For years, the building had been named for Josephus Daniels, a former editor of The News & Observer newspaper in Raleigh and a proponent of white supremacy in the late 1800s and early 1900s. The Daniels name was removed last year.

Ogle said the gang members who killed Cates were acquitted.

"Pretty much after that, the story kind of disappeared from the collective memory of Chapel Hill and UNC, outside of the Black community. It was just something that people didn’t want to remember, and it didn’t fit the narrative," he said. "Our aim is to make the James Cates story never goes away again."

The coalition includes UNC-Chapel Hill faculty members and some of Cates' relatives, including state Sen. Valerie Foushee, D-Orange.

Malinda Maynor Lowery, a history professor and director of the Center for the Study of the American South, is a member of the coalition and said Cates' name would be fitting for the the student stores building.
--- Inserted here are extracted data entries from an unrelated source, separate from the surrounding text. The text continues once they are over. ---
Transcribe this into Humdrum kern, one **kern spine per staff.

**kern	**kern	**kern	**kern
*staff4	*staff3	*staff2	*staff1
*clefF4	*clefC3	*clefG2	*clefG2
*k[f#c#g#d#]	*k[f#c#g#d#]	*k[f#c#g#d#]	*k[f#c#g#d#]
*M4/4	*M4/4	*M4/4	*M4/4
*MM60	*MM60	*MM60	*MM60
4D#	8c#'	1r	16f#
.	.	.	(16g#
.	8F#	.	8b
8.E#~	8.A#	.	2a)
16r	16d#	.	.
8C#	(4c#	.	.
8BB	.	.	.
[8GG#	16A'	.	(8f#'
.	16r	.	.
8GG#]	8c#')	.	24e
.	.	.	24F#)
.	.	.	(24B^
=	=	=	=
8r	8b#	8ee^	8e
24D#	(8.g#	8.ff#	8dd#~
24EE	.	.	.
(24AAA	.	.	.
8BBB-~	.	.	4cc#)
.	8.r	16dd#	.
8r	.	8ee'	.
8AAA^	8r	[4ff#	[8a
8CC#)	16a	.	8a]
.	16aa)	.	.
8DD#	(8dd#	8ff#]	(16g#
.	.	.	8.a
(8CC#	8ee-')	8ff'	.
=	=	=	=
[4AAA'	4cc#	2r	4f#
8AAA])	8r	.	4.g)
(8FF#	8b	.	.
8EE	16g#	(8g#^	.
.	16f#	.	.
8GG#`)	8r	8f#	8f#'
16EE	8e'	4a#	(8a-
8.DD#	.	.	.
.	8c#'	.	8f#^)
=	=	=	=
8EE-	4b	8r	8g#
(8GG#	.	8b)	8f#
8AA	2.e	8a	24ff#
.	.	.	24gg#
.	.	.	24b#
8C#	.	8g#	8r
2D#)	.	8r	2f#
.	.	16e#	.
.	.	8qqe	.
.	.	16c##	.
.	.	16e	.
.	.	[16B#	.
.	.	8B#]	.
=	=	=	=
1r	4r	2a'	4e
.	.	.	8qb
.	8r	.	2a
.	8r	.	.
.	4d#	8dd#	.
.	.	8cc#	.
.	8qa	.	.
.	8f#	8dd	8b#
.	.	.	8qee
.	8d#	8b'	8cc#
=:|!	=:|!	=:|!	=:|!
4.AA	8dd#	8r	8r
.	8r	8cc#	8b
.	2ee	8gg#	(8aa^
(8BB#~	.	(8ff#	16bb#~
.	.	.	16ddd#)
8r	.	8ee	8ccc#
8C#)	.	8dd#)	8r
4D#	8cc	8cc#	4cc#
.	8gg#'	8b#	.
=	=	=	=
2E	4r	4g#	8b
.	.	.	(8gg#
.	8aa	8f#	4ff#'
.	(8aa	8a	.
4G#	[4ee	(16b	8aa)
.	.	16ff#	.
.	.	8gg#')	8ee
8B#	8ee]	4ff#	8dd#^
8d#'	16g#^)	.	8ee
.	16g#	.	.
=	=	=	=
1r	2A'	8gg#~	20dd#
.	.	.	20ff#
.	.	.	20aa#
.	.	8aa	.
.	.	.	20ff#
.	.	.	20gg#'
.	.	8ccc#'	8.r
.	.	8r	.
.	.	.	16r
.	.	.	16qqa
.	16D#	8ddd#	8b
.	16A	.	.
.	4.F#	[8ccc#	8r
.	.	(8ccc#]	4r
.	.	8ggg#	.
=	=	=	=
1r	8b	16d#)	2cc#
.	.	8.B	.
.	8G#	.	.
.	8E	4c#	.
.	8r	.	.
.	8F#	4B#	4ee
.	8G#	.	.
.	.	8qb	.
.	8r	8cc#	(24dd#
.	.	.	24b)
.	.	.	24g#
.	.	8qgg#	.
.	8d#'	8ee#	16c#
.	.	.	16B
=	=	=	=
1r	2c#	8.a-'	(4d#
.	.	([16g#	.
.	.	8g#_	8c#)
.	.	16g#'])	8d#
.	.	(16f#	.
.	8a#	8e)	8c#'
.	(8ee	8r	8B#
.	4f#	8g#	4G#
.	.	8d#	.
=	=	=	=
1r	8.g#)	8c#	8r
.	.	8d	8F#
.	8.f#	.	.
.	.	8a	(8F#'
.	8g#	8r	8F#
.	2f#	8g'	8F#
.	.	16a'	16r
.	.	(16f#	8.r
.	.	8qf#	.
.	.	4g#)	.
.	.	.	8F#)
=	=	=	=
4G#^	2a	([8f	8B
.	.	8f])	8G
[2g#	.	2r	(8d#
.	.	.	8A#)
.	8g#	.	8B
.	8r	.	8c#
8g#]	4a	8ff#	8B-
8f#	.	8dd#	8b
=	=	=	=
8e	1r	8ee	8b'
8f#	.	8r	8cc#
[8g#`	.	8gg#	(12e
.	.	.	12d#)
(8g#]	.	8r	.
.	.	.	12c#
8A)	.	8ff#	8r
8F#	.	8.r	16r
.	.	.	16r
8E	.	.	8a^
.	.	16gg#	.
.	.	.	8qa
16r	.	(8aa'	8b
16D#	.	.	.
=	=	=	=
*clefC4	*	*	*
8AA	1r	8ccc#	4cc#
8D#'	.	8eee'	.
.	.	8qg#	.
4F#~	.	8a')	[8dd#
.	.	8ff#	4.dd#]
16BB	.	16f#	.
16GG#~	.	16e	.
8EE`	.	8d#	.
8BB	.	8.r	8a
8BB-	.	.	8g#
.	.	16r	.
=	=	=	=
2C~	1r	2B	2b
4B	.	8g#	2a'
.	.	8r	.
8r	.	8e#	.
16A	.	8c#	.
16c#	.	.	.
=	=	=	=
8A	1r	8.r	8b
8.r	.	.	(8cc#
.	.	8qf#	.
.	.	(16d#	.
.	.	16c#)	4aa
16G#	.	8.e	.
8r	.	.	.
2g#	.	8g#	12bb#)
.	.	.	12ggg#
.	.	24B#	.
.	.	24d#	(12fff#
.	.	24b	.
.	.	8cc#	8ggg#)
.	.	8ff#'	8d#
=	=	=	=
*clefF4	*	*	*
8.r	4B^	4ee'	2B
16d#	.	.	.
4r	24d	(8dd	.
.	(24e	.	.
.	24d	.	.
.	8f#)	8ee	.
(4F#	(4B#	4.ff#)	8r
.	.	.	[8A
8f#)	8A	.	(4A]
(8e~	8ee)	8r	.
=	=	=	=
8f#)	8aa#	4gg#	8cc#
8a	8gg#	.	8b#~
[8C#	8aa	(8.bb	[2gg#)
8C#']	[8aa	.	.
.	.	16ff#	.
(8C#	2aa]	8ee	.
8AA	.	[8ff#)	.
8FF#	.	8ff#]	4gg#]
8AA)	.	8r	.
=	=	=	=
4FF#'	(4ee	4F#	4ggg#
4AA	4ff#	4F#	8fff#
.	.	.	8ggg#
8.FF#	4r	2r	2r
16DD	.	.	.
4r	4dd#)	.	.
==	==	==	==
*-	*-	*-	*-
"Student stores is a crossroads. It’s a hub. It’s a place where people come to know one another and really find our shared identity at UNC-Chapel Hill," Lowery said. "For the building to be named for ... James Cates, I think, is a sign of the forged relationships between Black Chapel Hill and UNC-Chapel Hill."

The group sent a letter stating the case for the renaming to Guskiewicz on Tuesday. It was signed by more than 50 individuals and organizations, including the Chapel Hill-Carrboro NAACP, the Orange County Board of Commissioners and Chapel Hill Mayor Pam Hemminger.

"This is a really important part of UNC’s history that needs to become more visible because it helps us confront who we truly are," Lowery said. "If we are to move forward, to be that example for the rest of the state and the nation and the world, we need to be willing to acknowledge, elevate and study the parts of our history that we are less proud of."

UNC-Chapel Hill officials also removed the names from Aycock Residential hall and the Carr Building last year. A university committee is looking into proposals for new names for all three, and officials said they hope to have a renaming policy in place before the start of the new school year.